Gegen die Berliner wird Favre also sicher an der Seitenlinie stehen. Wie es bei einem erneuten Rückschlag aussehen wird, ist allerdings äußerst fraglich. Erst heute brachte die ‚Süddeutsche ZeitungDaniel Farke vom englischen Erstliga-Aufsteiger Norwich City ins Spiel.

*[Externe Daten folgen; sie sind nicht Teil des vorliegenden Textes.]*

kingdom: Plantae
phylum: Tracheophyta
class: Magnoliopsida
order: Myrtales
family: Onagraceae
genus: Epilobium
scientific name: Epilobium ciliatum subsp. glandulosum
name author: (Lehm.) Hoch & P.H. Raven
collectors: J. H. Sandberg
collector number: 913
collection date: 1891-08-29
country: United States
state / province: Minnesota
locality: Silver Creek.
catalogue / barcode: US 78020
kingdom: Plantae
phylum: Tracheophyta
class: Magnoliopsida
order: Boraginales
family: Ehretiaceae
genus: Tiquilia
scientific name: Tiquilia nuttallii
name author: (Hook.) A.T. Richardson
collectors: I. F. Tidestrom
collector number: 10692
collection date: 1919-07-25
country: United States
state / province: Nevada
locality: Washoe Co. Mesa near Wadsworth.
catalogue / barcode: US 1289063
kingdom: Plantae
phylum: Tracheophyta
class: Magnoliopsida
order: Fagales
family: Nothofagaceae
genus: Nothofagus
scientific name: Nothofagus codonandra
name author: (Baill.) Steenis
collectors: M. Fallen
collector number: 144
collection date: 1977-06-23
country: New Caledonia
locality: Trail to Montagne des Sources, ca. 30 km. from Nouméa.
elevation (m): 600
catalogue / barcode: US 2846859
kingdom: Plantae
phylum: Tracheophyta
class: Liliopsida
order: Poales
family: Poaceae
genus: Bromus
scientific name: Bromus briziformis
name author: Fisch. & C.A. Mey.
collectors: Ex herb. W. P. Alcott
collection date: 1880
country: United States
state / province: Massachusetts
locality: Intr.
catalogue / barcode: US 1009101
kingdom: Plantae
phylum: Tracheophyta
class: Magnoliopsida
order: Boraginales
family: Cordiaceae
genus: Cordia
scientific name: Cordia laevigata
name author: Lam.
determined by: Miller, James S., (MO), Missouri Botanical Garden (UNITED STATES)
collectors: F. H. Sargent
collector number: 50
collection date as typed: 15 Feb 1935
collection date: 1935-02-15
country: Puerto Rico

Zorc bei Sancho positiv gestimmt

Die andere große Dortmunder Baustelle heißt Jadon Sancho. Zuletzt war der Youngster aufgrund diverser disziplinarischer Verfehlungen in die Kritik geraten. Die Folgen: Ein Bankplatz beim 1:3 gegen Barcelona und vermehrte Gerüchte über einen Abschied im Winter. Zorc dazu: „Ich glaube, dass Jadon eine gute Leistung gebracht hat, als er reinkam. Ich habe nicht den Eindruck, dass ein Wintertransfer vorbereitet wird.“

Ähnlich wie im Fall Favre gilt aber auch hier, dass die Zukunft zeigen wird, in welche Richtung sich die Personalie entwickelt. Zorc und Co. haben auch schon bestimmter geklungen, als sie über Sanchos kurzfristige Zukunft sprachen.